First Inmates To Board Prison Ship

Britain's first prison ship since the hulks of Victorian times will receive its first inmates on Wednesday, Home Secretary Jack Straw announced today.

Plans to use the prison ship Weare, moored at Portland, have been marked by controversy since it was ordered by the last Government to help take pressure off Britain's rising prison population.

But at Commons question time Mr Straw said pressure on the prisons made it "essential" to use the ship. He told MPs: "This prison ship is not an ideal solution to the rising prison population. But it's one of the many situations far from ideal which we inherited on coming into office."

The Home Secretary said he had visited the ship on May 16 and health and safety concerns relating to its occupation had now been resolved. "The Health and Safety Executive, the Home Office fire advisor, the Dorset Fire Service, the port authorities and the Prison Officers Association have all agreed that it is now safe to occupy a part of the accommodation before the completion of the refurbishment work elsewhere in the prison," said Mr Straw.

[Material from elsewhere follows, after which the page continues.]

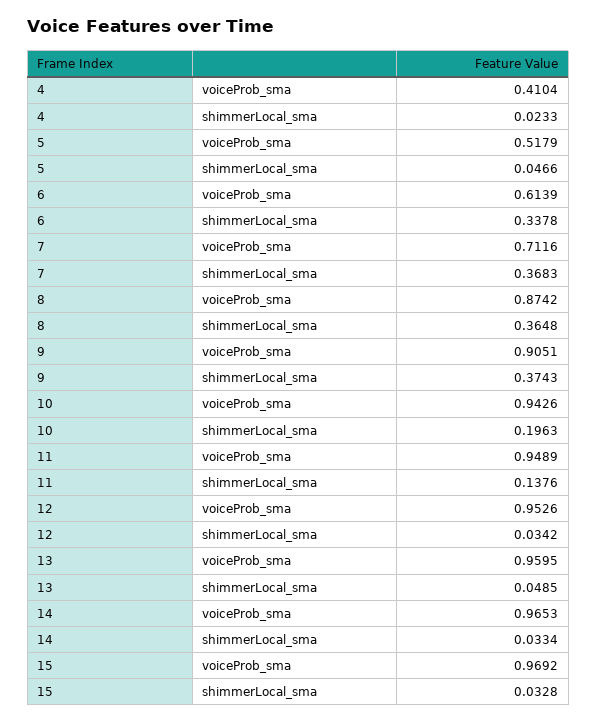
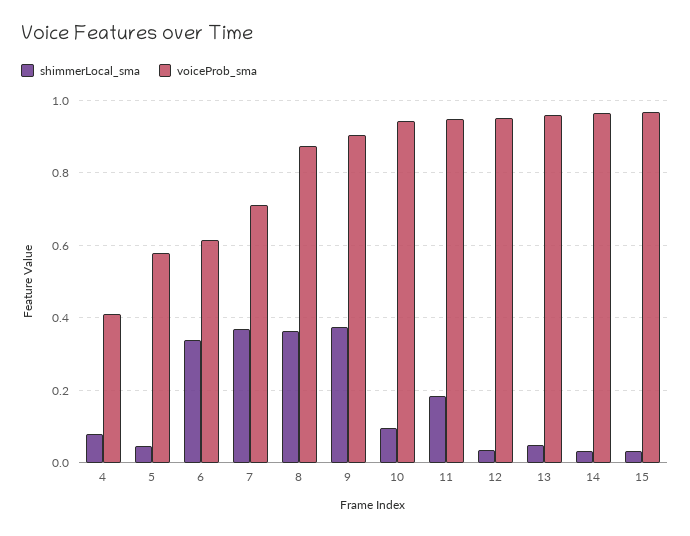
shimmerLocal_sma, 4: 0.0233 -> 0.08
voiceProb_sma, 5: 0.5179 -> 0.58
shimmerLocal_sma, 10: 0.1963 -> 0.1
shimmerLocal_sma, 11: 0.1376 -> 0.18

"The prison population pressure makes it essential to take into use the top landing at the Weare. I have therefore decided that up to 50 category D sentence prisoners will occupy the Weare from June 11."

The 18-year-old vessel is a flat-top barge with four storeys of rooms on top. Formerly known as the Resolution, in the early 1980s it housed troops and workers building a garrison and extending the airport in the Falklands after the end of hostilities. New York's Department of Correction bought it from Bibby Freighters of Liverpool, together with sister ship the Venture in 1987. The ship was then moored on the city's Hudson River, where it was used as a drug rehabilitation centre.

But it was abandoned five years ago as it was apparently proving too expensive and impractical. It lay rusting on the East River destined for the scrap yard until the Prison Service offered £4 m to have it renovated and shipped to Britain.